[Description of the task] Gather each line below that contains the word "Streaming" and copy those lines in full.

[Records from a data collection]

***

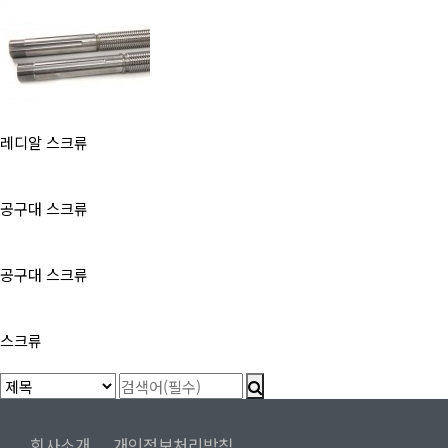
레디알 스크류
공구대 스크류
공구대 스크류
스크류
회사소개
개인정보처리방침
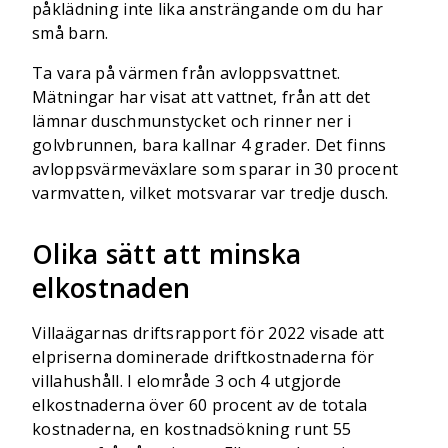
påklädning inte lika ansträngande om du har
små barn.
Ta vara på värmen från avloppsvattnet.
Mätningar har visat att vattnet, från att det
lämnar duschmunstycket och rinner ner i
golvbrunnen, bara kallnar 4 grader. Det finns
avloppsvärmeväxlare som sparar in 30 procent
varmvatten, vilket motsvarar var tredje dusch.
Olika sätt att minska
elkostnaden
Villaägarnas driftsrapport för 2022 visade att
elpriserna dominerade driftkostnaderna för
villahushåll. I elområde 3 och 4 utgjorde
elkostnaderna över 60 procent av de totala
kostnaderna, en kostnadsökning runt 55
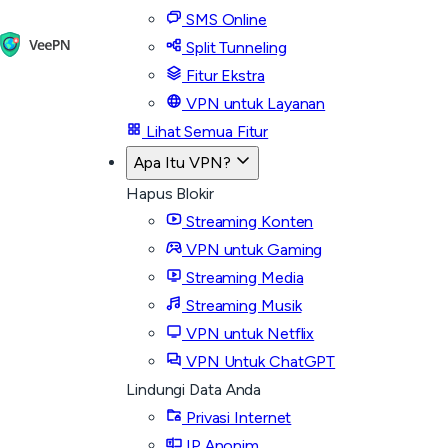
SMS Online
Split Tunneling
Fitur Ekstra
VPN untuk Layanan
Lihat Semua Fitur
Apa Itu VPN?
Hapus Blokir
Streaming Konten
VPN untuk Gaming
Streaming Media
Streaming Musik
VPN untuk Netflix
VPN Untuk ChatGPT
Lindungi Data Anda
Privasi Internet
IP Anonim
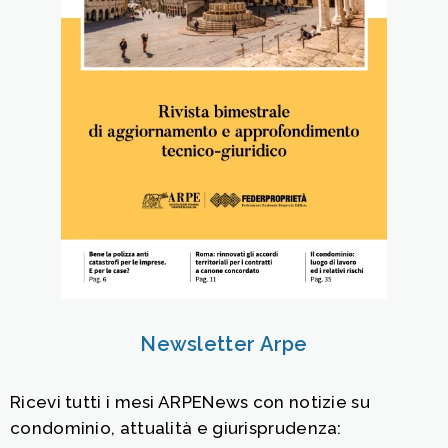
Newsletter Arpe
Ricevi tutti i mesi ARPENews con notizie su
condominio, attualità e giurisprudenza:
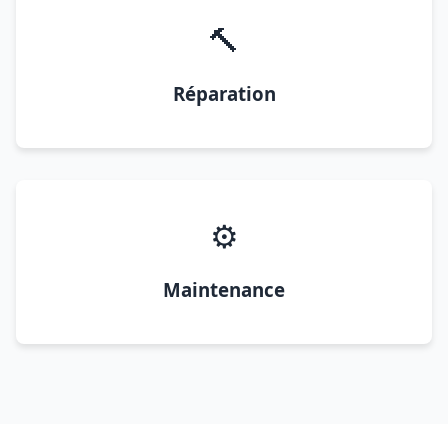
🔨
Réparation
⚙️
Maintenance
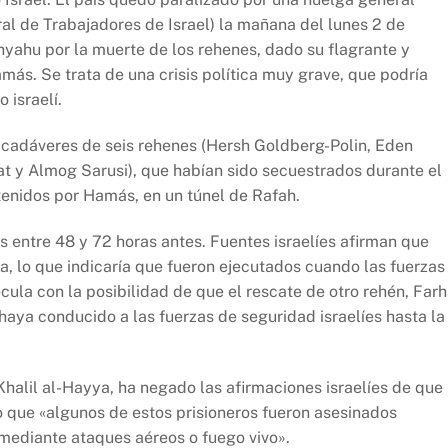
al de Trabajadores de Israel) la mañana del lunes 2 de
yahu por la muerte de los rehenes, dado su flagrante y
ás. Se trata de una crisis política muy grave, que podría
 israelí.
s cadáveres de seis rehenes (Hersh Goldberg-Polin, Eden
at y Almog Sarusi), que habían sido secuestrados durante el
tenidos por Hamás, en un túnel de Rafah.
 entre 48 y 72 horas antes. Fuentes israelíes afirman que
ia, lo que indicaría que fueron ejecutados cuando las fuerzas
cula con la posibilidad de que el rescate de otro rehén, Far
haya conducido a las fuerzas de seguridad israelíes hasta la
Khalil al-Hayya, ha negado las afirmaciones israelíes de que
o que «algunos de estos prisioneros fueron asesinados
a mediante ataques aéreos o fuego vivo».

***

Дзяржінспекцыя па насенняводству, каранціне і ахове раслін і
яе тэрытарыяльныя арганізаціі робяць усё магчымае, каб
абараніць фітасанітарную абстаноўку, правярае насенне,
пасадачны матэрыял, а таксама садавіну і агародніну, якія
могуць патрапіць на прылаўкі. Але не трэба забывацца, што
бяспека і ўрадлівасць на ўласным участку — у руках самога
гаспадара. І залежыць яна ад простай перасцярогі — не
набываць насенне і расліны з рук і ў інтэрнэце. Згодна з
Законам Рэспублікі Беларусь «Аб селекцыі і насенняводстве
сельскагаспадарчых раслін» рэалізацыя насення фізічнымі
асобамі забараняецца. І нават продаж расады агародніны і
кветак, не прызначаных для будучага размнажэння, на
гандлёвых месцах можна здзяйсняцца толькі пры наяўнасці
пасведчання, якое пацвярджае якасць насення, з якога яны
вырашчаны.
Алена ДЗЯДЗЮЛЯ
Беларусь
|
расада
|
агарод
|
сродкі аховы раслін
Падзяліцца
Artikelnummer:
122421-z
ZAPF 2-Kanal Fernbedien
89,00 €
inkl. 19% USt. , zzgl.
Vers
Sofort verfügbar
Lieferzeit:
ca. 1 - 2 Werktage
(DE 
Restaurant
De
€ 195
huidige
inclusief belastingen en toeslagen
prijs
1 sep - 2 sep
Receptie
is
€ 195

***

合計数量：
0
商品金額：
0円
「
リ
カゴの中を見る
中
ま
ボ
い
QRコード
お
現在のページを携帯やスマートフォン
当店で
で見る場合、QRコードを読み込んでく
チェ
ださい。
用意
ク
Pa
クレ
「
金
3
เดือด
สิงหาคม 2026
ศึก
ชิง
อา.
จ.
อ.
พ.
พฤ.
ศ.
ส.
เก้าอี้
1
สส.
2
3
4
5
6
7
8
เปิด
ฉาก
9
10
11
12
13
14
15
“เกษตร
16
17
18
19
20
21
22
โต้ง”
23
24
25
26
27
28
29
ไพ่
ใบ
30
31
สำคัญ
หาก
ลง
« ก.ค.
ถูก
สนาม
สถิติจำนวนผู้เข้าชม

***

[Result of the exercise]
Streaming Konten
Streaming Media
Streaming Musik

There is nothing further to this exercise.